Similarly, the term "send" includes indirect as well as direct
sending. A computer X may send a message to computer Y through a
network pathway including computer Z. Furthermore, the term
"receive" includes receiving indirectly (e.g., through another
party) as well as directly. A computer X may receive a message from
computer Y through a network pathway including computer Z.
[0022] Similarly, the terms "connected to" and "coupled to" include
indirect connection and indirect coupling in addition to direct
connection and direct coupling. These terms include connection or
coupling through a network pathway where the network pathway
includes multiple elements.
[0023] To perform an action "based on" certain data or to make a
decision "based on" certain data does not preclude that the action
or decision may also be based on additional data as well. For
example, a computer performs an action or makes a decision "based
on" X, when the computer takes into account X in its action or
decision, but the action or decision can also be based on Y.

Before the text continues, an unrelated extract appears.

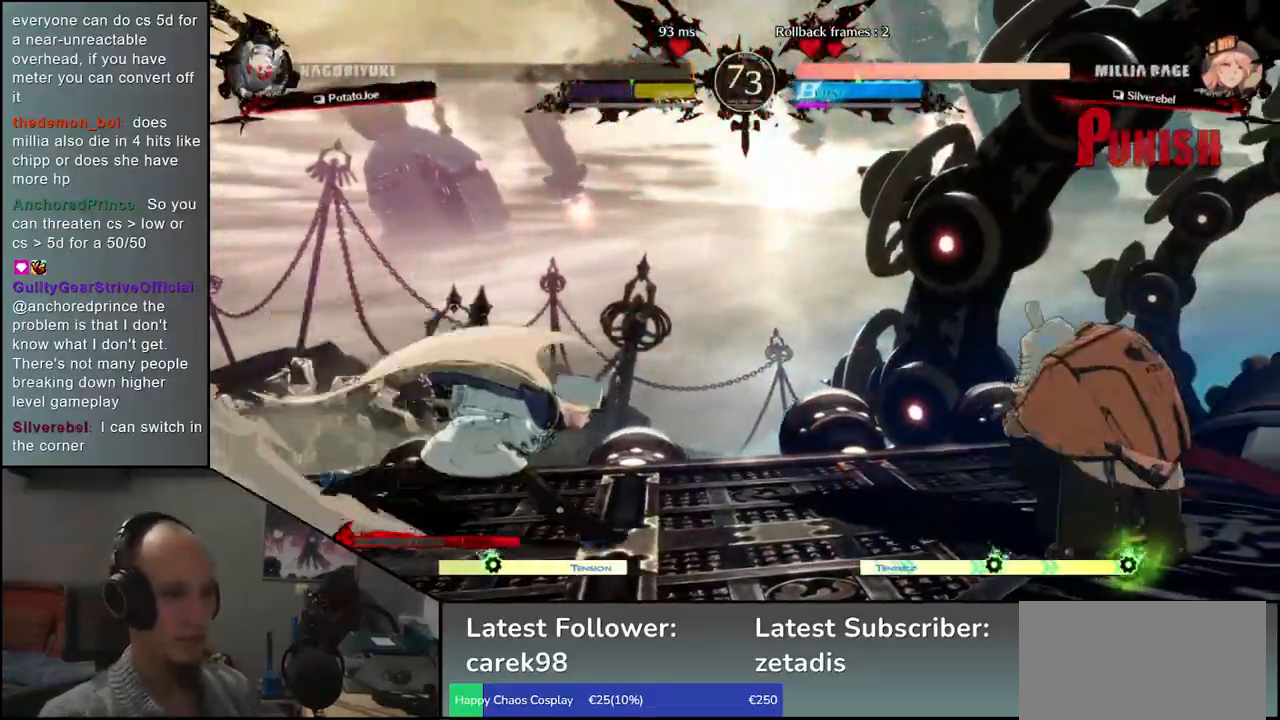
{"buttons": [], "left_stick": "right", "events": [[100, "SQUARE", "up"], [350, "left_stick", "right"]]}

[0024] In this patent, "computer program" means one or more
computer programs. A person having ordinary skill in the art would
recognize that single programs could be rewritten as multiple
computer programs. Also, in this patent, "computer programs" should
be interpreted to also include a single computer program. A person
having ordinary skill in the art would recognize that multiple
computer programs could be rewritten as a single computer
program.
[0025] The term computer includes one or more computers. The term
computer system includes one or more computer systems. The term
computer server includes one or more computer servers. The term
computer-readable medium includes one or more computer-readable
media. The term database includes one or more databases.
[0026] FIG. 1 illustrates an exemplary network environment 100 in
which the methods and systems herein may operate. Hardware sensor
device 101 may collect sensor data such as video and audio data.
The hardware sensor device 101 may be connected to network 102. The
network 102 may be, for example, a local network, intranet,
wide-area network, Internet, wireless network, wired network,
Wi-Fi, Bluetooth, or other networks. Electronic devices 103
connected to the network 102 may be controlled according to
gestures captured and detected in video by the hardware sensor
device 101 or by voice commands detected by a microphone in the
hardware sensor device 101. Gestures may be detected by processes
performed on the hardware sensor device 101 or on other computer
systems like optional server 105. Audio, such as audio voice
recordings, may be detected and recognized using speech recognition
processes performed on the hardware sensor device 101 or on other
computer systems like optional server 105.
[0027] FIG. 2 illustrates an exemplary hardware sensor device 101.
The exemplary hardware sensor device 101 may have a CPU 201 and
input sensors such as a camera 204, microphone 205, and other input
sensors 206. The camera 204 may be a digital video camera or still
digital camera capable of capturing digital images using a pixel
array. Optionally, the camera 204 may be stereoscopic, or two or
more cameras may be used. The microphone 205 may detect audio data
from the environment. Other input sensors 206 may include, for
example, a depth sensor. The exemplary hardware sensor device 101
may have output devices such as speakers 202 for playing audio and
other output sensors 203.
[0028] The hardware sensor device 101 may comprise a gesture
control system. A gesture control system enables control of
computer devices through user gestures. Optionally, a remote server
105 may also comprise part of the gesture control system.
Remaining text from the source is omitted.